И полковник направился к выходу.
— Николай Петрович! — окликнул его Борис. — Позвольте задать вопрос?
— Слушаю.
— Скажите, пожалуйста... Вот у вас и в голосе, и в словах... постоянно звучит вроде как злорадство... Это что, профессиональное, или чисто личное?
— Это не злорадство, — Пашутин подошел ближе к креслу, на котором сидел Борис. — Это глубокое удовлетворение. Он получил то, чего вполне заслуживал. Вы, похоже, вывернулись, удар пришелся на него. Вы пока уцелели, не знаю надолго ли...
— Это почему же “пока”? — спросил Вадим.
— Потому что у вас криминальный образ жизни. Вы же особо опасные преступники. Насильники. В местах заключения из вас сделали бы девочек в первые же часы. И все годы, которые пришлось бы отсиживать, вы были бы девочками. Вас бы любили, за вас бы всю работу выполняли, самые жирные куски бы приносили, откормили бы на загляденье... Полненькие бы стали, нежные, привлекательные... За вас бы дрались уголовники как за первых красавиц, смертным боем били бы друг друга. Конечно, наколки бы вам сделали соответствующие, чтобы и на воле не забыли бы кто вы есть... Чтобы и на воле знающий человек узнавал бы в каждом из вас девочку... И чтобы не посмели увернуться от своих обязанностей и на воле, — голос Пашутина становился все тверже, громче, он, похоже, готов был потерять самообладание. Видно, спокойствие и показное безразличие и ему давались нелегко. — Я ответил на твой вопрос, Борис?

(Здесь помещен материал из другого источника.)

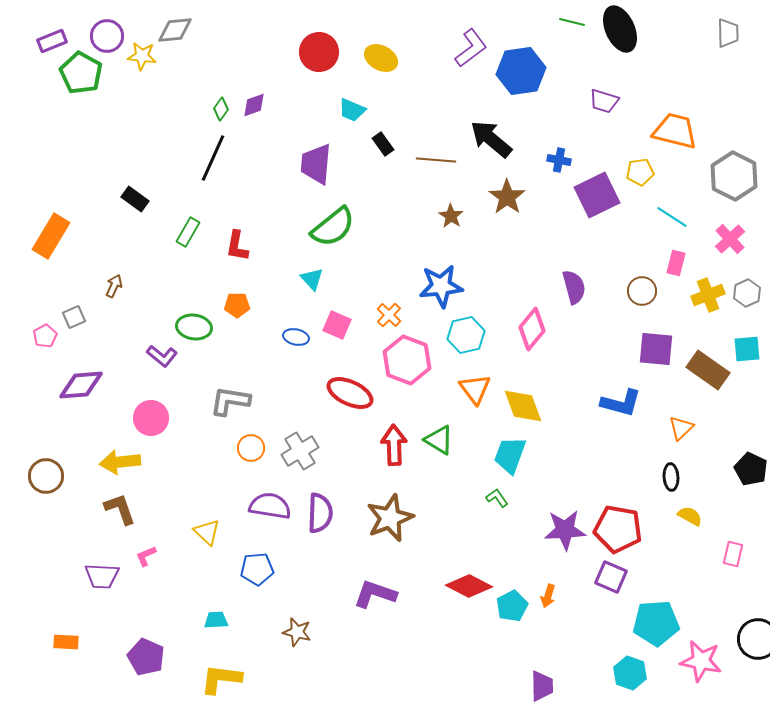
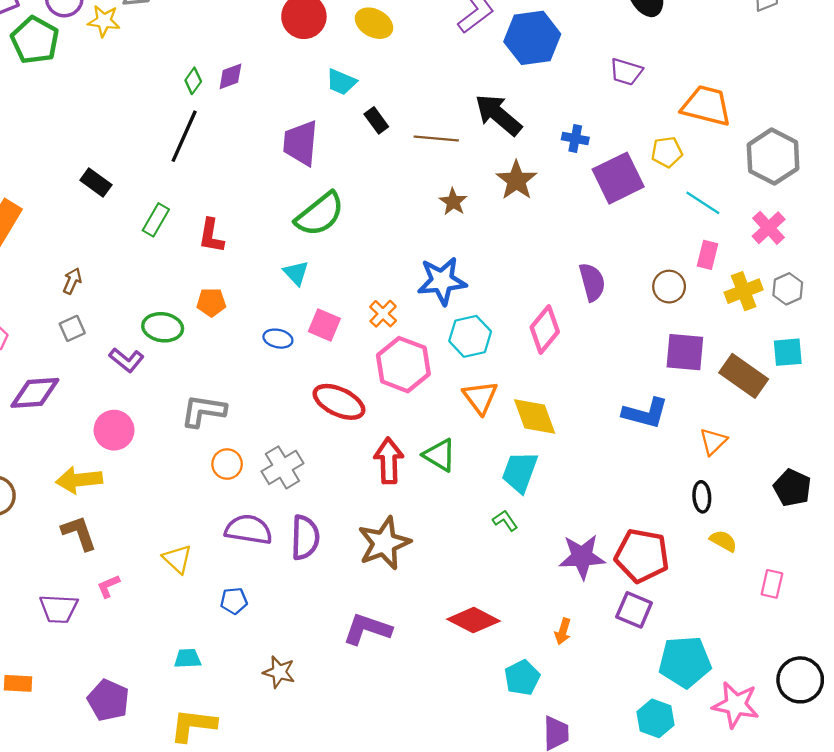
gray square: (74, 317) -> (72, 328), moved
blue pentagon: (257, 569) -> (234, 601), size x0.7
cyan pentagon: (512, 606) -> (522, 678), moved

Тот лишь молча кивнул, чтобы не вызвать новых разоблачений полковника.
— Ладно, поговорили. — Полковник снова направился к выходу. — Не обижайтесь... Расследование проведем по полной программе. Об Игоре я уже позаботился... Он в отдельной палате, хирург хороший к нему руки приложил. Ни в лекарствах, ни в крови для переливания он не будет нуждаться. Когда можно проведать, я скажу. Думаю, через недельку... Все. Пока.
И он направился к выходу на площадку. Но не успел открыть дверь, как раздался звонок. Звонили долго, настойчиво, явно нарушая правила приличия. Вернувшись в комнату, полковник вопросительно посмотрел на ребят.
— Как понимать? — спросил он.
— Не знаю, — Борис пожал плечами. — Мне так никто не звонит... Может, ошибка?
— Не открывай! — Вадим вскочил, бросился было в спальню, но встретившись взглядом с отцом, остался у двери, готовый при первой же опасности спрятаться в другую комнату.
Пашутин подошел к двери и посмотрел в глазок. Он увидел искаженное увеличительным стеклом лицо молодой женщины, раскрашенное куда сильнее, чем требовалось для нормальной жизни. И полковник открыл дверь. Девица выглядела раскованной и явно подвыпившей.
— Привет, папаша, — сказала она. — Вот и я.
— Очень приятно, — Пашутин посторонился, пропуская ее в квартиру. — Проходите, пожалуйста... Давно вас ждем, — и устремился вниз по ступенькам.
— Куда же ты, папаша?!
— Там и без меня тебе работы хватит, — Пашутин махнул рукой и вышел из подъезда.
Борис и Вадим молча стояли в прихожей и смотрели на девицу, не в силах произнести ни слова. Столько всего случилось за последние несколько часов, что они напрочь забыли, какой сегодня день.
А была среда.
* * *
Старик решил на некоторое время затаиться, лечь на дно. Да и не было у него ни сил, ни злости продолжать отстрел. Какое-то невнятное криминальное чувство подсказывало ему — не торопись, оглянись, выжди.
И он последовал этому своему чувству, которое, кстати, есть у каждого из нас, а если и не проявилось до сих пор у кого-то во всей своей силе и красе, то просто потому, что не было повода.